◆ What to produce: Retype each entry below exactly as it stands.

[Collection entries]
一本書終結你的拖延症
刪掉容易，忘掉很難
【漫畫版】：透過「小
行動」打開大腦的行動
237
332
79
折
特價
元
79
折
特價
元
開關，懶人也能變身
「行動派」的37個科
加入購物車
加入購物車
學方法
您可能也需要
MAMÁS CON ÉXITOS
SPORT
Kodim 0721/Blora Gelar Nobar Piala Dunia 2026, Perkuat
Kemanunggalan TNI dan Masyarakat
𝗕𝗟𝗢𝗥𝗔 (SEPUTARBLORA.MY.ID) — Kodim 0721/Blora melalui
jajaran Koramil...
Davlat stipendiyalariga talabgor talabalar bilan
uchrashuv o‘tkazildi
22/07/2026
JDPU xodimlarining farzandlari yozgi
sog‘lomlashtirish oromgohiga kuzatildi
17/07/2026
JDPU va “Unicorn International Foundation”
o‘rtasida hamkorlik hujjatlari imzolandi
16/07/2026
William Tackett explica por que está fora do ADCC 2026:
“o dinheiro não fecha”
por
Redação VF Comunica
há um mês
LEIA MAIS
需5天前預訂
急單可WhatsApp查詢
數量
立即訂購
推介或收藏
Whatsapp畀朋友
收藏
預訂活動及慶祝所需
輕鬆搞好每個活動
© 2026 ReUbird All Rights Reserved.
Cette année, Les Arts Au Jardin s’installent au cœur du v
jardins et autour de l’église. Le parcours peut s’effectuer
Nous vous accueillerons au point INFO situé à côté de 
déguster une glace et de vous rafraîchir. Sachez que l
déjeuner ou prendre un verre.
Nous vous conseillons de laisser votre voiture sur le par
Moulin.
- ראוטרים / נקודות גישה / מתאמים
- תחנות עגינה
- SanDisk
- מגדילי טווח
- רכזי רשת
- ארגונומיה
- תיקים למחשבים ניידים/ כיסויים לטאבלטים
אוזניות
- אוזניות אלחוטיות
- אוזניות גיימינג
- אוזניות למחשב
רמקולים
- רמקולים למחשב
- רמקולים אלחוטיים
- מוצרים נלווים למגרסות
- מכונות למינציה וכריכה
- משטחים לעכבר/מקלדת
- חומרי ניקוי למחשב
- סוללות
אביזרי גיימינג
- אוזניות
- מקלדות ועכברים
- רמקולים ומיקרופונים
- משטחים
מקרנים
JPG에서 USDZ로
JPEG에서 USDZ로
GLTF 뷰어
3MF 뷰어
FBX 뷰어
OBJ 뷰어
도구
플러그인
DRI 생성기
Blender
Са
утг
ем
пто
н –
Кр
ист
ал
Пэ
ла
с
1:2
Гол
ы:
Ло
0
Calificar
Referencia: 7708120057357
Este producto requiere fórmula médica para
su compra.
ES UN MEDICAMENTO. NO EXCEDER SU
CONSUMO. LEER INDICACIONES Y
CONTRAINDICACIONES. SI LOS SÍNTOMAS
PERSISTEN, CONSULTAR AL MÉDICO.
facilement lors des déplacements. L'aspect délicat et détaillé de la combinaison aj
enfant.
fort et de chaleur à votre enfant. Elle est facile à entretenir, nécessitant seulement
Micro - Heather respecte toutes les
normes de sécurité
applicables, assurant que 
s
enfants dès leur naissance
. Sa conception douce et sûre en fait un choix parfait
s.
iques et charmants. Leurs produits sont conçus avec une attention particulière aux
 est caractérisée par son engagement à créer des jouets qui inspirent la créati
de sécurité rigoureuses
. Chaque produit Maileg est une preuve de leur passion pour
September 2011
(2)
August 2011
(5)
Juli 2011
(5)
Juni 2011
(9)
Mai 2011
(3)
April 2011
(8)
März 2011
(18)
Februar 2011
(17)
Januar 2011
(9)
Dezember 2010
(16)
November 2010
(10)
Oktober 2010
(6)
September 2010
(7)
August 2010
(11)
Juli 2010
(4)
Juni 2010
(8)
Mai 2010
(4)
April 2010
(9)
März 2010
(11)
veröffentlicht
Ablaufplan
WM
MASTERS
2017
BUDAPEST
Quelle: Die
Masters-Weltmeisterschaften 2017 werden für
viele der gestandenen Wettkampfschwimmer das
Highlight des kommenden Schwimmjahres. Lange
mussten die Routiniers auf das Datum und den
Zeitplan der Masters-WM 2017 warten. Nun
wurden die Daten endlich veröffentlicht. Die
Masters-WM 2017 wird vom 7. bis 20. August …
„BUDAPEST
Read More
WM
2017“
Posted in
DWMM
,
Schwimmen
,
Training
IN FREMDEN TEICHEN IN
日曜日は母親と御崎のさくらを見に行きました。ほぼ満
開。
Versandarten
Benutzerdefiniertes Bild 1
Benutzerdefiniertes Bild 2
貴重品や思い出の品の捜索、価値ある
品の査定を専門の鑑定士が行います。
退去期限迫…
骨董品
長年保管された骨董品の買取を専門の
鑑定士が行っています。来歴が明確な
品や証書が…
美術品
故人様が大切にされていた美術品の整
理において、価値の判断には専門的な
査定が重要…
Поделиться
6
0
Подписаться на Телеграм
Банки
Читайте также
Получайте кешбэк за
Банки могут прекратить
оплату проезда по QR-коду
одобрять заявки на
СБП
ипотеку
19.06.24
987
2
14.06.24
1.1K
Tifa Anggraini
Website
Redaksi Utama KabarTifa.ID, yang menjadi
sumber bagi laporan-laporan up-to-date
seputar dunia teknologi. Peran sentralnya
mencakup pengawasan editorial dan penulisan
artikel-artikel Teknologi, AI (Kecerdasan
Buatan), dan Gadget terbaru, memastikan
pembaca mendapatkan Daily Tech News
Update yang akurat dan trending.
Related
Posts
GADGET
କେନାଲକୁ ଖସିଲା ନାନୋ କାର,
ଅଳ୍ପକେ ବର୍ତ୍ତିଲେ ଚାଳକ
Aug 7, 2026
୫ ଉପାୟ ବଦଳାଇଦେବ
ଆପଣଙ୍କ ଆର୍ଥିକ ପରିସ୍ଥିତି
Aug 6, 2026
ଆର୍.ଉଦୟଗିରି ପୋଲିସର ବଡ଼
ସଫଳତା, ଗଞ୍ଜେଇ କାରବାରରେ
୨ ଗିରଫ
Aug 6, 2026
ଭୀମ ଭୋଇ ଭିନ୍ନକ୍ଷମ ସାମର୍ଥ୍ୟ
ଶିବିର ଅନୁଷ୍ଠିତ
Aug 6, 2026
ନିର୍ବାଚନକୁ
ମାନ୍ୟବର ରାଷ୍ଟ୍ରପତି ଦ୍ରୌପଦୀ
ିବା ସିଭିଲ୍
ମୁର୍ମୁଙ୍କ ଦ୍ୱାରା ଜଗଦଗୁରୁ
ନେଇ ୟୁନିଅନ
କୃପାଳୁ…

◆ Written response:
一本書終結你的拖延症
刪掉容易，忘掉很難
【漫畫版】：透過「小
行動」打開大腦的行動
237
332
79
折
特價
元
79
折
特價
元
開關，懶人也能變身
「行動派」的37個科
加入購物車
加入購物車
學方法
您可能也需要
MAMÁS CON ÉXITOS
SPORT
Kodim 0721/Blora Gelar Nobar Piala Dunia 2026, Perkuat
Kemanunggalan TNI dan Masyarakat
𝗕𝗟𝗢𝗥𝗔 (SEPUTARBLORA.MY.ID) — Kodim 0721/Blora melalui
jajaran Koramil...
Davlat stipendiyalariga talabgor talabalar bilan
uchrashuv o‘tkazildi
22/07/2026
JDPU xodimlarining farzandlari yozgi
sog‘lomlashtirish oromgohiga kuzatildi
17/07/2026
JDPU va “Unicorn International Foundation”
o‘rtasida hamkorlik hujjatlari imzolandi
16/07/2026
William Tackett explica por que está fora do ADCC 2026:
“o dinheiro não fecha”
por
Redação VF Comunica
há um mês
LEIA MAIS
需5天前預訂
急單可WhatsApp查詢
數量
立即訂購
推介或收藏
Whatsapp畀朋友
收藏
預訂活動及慶祝所需
輕鬆搞好每個活動
© 2026 ReUbird All Rights Reserved.
Cette année, Les Arts Au Jardin s’installent au cœur du v
jardins et autour de l’église. Le parcours peut s’effectuer
Nous vous accueillerons au point INFO situé à côté de 
déguster une glace et de vous rafraîchir. Sachez que l
déjeuner ou prendre un verre.
Nous vous conseillons de laisser votre voiture sur le par
Moulin.
- ראוטרים / נקודות גישה / מתאמים
- תחנות עגינה
- SanDisk
- מגדילי טווח
- רכזי רשת
- ארגונומיה
- תיקים למחשבים ניידים/ כיסויים לטאבלטים
אוזניות
- אוזניות אלחוטיות
- אוזניות גיימינג
- אוזניות למחשב
רמקולים
- רמקולים למחשב
- רמקולים אלחוטיים
- מוצרים נלווים למגרסות
- מכונות למינציה וכריכה
- משטחים לעכבר/מקלדת
- חומרי ניקוי למחשב
- סוללות
אביזרי גיימינג
- אוזניות
- מקלדות ועכברים
- רמקולים ומיקרופונים
- משטחים
מקרנים
JPG에서 USDZ로
JPEG에서 USDZ로
GLTF 뷰어
3MF 뷰어
FBX 뷰어
OBJ 뷰어
도구
플러그인
DRI 생성기
Blender
Са
утг
ем
пто
н –
Кр
ист
ал
Пэ
ла
с
1:2
Гол
ы:
Ло
0
Calificar
Referencia: 7708120057357
Este producto requiere fórmula médica para
su compra.
ES UN MEDICAMENTO. NO EXCEDER SU
CONSUMO. LEER INDICACIONES Y
CONTRAINDICACIONES. SI LOS SÍNTOMAS
PERSISTEN, CONSULTAR AL MÉDICO.
facilement lors des déplacements. L'aspect délicat et détaillé de la combinaison aj
enfant.
fort et de chaleur à votre enfant. Elle est facile à entretenir, nécessitant seulement
Micro - Heather respecte toutes les
normes de sécurité
applicables, assurant que 
s
enfants dès leur naissance
. Sa conception douce et sûre en fait un choix parfait
s.
iques et charmants. Leurs produits sont conçus avec une attention particulière aux
 est caractérisée par son engagement à créer des jouets qui inspirent la créati
de sécurité rigoureuses
. Chaque produit Maileg est une preuve de leur passion pour
September 2011
(2)
August 2011
(5)
Juli 2011
(5)
Juni 2011
(9)
Mai 2011
(3)
April 2011
(8)
März 2011
(18)
Februar 2011
(17)
Januar 2011
(9)
Dezember 2010
(16)
November 2010
(10)
Oktober 2010
(6)
September 2010
(7)
August 2010
(11)
Juli 2010
(4)
Juni 2010
(8)
Mai 2010
(4)
April 2010
(9)
März 2010
(11)
veröffentlicht
Ablaufplan
WM
MASTERS
2017
BUDAPEST
Quelle: Die
Masters-Weltmeisterschaften 2017 werden für
viele der gestandenen Wettkampfschwimmer das
Highlight des kommenden Schwimmjahres. Lange
mussten die Routiniers auf das Datum und den
Zeitplan der Masters-WM 2017 warten. Nun
wurden die Daten endlich veröffentlicht. Die
Masters-WM 2017 wird vom 7. bis 20. August …
„BUDAPEST
Read More
WM
2017“
Posted in
DWMM
,
Schwimmen
,
Training
IN FREMDEN TEICHEN IN
日曜日は母親と御崎のさくらを見に行きました。ほぼ満
開。
Versandarten
Benutzerdefiniertes Bild 1
Benutzerdefiniertes Bild 2
貴重品や思い出の品の捜索、価値ある
品の査定を専門の鑑定士が行います。
退去期限迫…
骨董品
長年保管された骨董品の買取を専門の
鑑定士が行っています。来歴が明確な
品や証書が…
美術品
故人様が大切にされていた美術品の整
理において、価値の判断には専門的な
査定が重要…
Поделиться
6
0
Подписаться на Телеграм
Банки
Читайте также
Получайте кешбэк за
Банки могут прекратить
оплату проезда по QR-коду
одобрять заявки на
СБП
ипотеку
19.06.24
987
2
14.06.24
1.1K
Tifa Anggraini
Website
Redaksi Utama KabarTifa.ID, yang menjadi
sumber bagi laporan-laporan up-to-date
seputar dunia teknologi. Peran sentralnya
mencakup pengawasan editorial dan penulisan
artikel-artikel Teknologi, AI (Kecerdasan
Buatan), dan Gadget terbaru, memastikan
pembaca mendapatkan Daily Tech News
Update yang akurat dan trending.
Related
Posts
GADGET
କେନାଲକୁ ଖସିଲା ନାନୋ କାର,
ଅଳ୍ପକେ ବର୍ତ୍ତିଲେ ଚାଳକ
Aug 7, 2026
୫ ଉପାୟ ବଦଳାଇଦେବ
ଆପଣଙ୍କ ଆର୍ଥିକ ପରିସ୍ଥିତି
Aug 6, 2026
ଆର୍.ଉଦୟଗିରି ପୋଲିସର ବଡ଼
ସଫଳତା, ଗଞ୍ଜେଇ କାରବାରରେ
୨ ଗିରଫ
Aug 6, 2026
ଭୀମ ଭୋଇ ଭିନ୍ନକ୍ଷମ ସାମର୍ଥ୍ୟ
ଶିବିର ଅନୁଷ୍ଠିତ
Aug 6, 2026
ନିର୍ବାଚନକୁ
ମାନ୍ୟବର ରାଷ୍ଟ୍ରପତି ଦ୍ରୌପଦୀ
ିବା ସିଭିଲ୍
ମୁର୍ମୁଙ୍କ ଦ୍ୱାରା ଜଗଦଗୁରୁ
ନେଇ ୟୁନିଅନ
କୃପାଳୁ…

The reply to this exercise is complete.